#### EXTRACT PROVIDED:

"""

Verify before continuing

aws sts get-caller-identity      # returns your account + ARN
aws configure get region         # set this to the region you want the cluster in
eksctl version                   # ≥ 0.220
kubectl version --client
helm version
yq --version                     # must be v4.x
If any fail, install the missing tool and re-run.

Step 1. Create the EKS cluster

This provisions a managed EKS control plane and a 3-node managed nodegroup with OIDC enabled (required for IRSA. IAM Roles for Service Accounts). Takes 15-20 minutes.

# Set these to your preferred values before running anything else
export CLUSTER_NAME=<your-cluster-name>
export AWS_REGION=<your-aws-region>
export NAMESPACE=<your-namespace>

curl -O https://raw.githubusercontent.com/openobserve/eks-openobserve/main/o2-eks.yaml
sed -i.bak \
  -e "s/name: test-docs/name: $CLUSTER_NAME/" \
  -e "s/region: us-east-2/region: $AWS_REGION/" \
  o2-eks.yaml

# Create the cluster (long-running. Eksctl streams CloudFormation events)
eksctl create cluster -f o2-eks.yaml
  1. Open the EKS console.
  2. Click Add clusterCreate.

"""

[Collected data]

"""

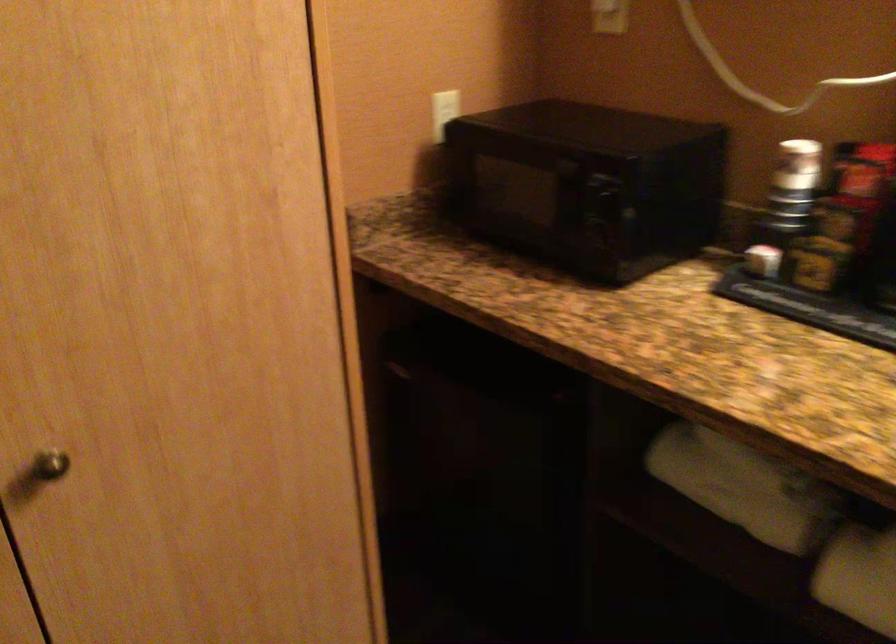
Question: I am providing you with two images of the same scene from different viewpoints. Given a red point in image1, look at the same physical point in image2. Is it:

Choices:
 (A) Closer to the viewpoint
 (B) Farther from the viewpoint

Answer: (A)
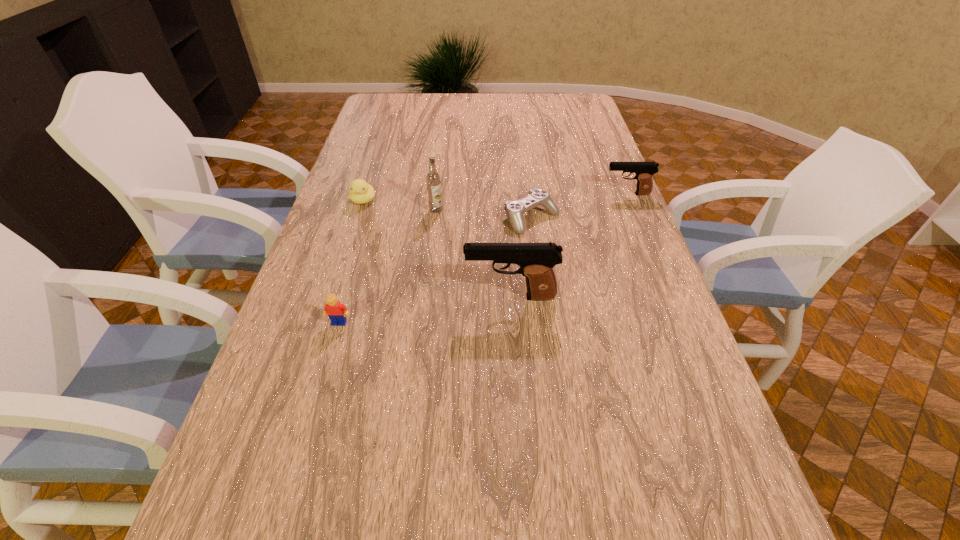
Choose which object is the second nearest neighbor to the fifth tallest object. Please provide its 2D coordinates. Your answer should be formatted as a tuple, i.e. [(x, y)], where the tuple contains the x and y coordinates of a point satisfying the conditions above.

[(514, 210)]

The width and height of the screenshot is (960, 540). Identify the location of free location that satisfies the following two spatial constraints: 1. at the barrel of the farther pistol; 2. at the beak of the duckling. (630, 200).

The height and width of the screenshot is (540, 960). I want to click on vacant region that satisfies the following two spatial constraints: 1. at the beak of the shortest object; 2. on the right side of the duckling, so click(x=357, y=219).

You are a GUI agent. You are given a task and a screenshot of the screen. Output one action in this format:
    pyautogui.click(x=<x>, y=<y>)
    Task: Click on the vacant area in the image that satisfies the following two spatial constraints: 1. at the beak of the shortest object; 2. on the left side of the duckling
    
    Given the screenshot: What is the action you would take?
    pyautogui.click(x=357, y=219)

"""
"""

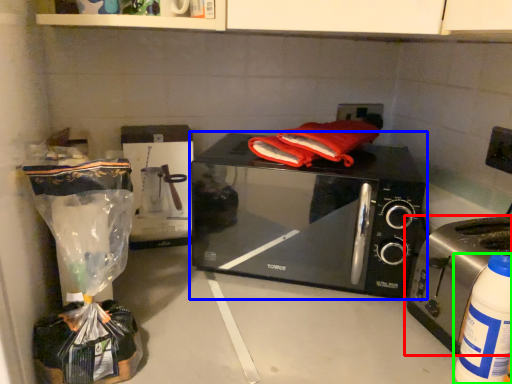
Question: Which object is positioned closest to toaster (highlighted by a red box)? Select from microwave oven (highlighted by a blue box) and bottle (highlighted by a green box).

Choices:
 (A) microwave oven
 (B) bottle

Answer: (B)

"""
"""

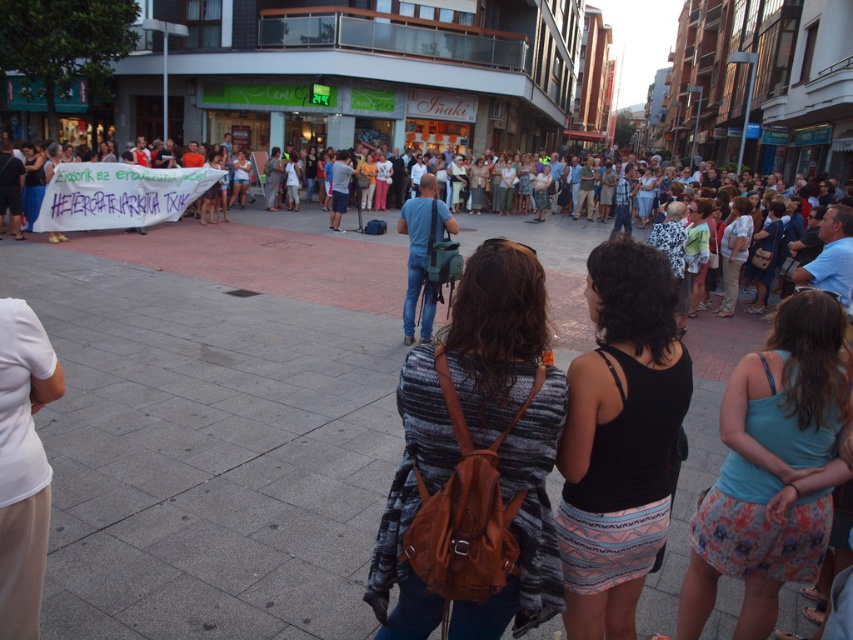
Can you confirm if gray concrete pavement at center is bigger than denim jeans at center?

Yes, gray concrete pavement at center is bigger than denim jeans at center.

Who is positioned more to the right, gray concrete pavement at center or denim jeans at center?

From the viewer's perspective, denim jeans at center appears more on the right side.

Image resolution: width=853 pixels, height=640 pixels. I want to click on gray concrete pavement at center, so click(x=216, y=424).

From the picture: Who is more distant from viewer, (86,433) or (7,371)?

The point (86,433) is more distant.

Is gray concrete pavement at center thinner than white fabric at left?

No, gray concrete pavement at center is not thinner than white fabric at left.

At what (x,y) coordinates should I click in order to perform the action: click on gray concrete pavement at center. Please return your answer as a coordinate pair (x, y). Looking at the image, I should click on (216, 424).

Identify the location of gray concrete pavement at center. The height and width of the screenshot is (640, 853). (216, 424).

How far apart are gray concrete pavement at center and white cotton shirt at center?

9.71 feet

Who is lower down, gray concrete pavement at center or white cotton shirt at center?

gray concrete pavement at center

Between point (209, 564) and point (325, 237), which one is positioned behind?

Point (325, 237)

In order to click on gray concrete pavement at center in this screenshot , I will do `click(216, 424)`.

"""

#### WORK TO COMPLETE:
a. Using the EKS setup guide, answer these:
(i) Which major version of yq is required?
(ii) How long does creating the cluster take?
(iii) How many nodes does the managed nodegroup have?
b. Update the EKS setup guide. Write out the stretch from "Verify before continuing" through "Takes 15-20 minutes.", putting "absent tool" in place of "missing tool".

#### ANSWERS FOR EACH ITEM:
a.
(i) v4.x
(ii) 15-20 minutes
(iii) 3

b.
Verify before continuing

aws sts get-caller-identity      # returns your account + ARN
aws configure get region         # set this to the region you want the cluster in
eksctl version                   # ≥ 0.220
kubectl version --client
helm version
yq --version                     # must be v4.x
If any fail, install the absent tool and re-run.

Step 1. Create the EKS cluster

This provisions a managed EKS control plane and a 3-node managed nodegroup with OIDC enabled (required for IRSA. IAM Roles for Service Accounts). Takes 15-20 minutes.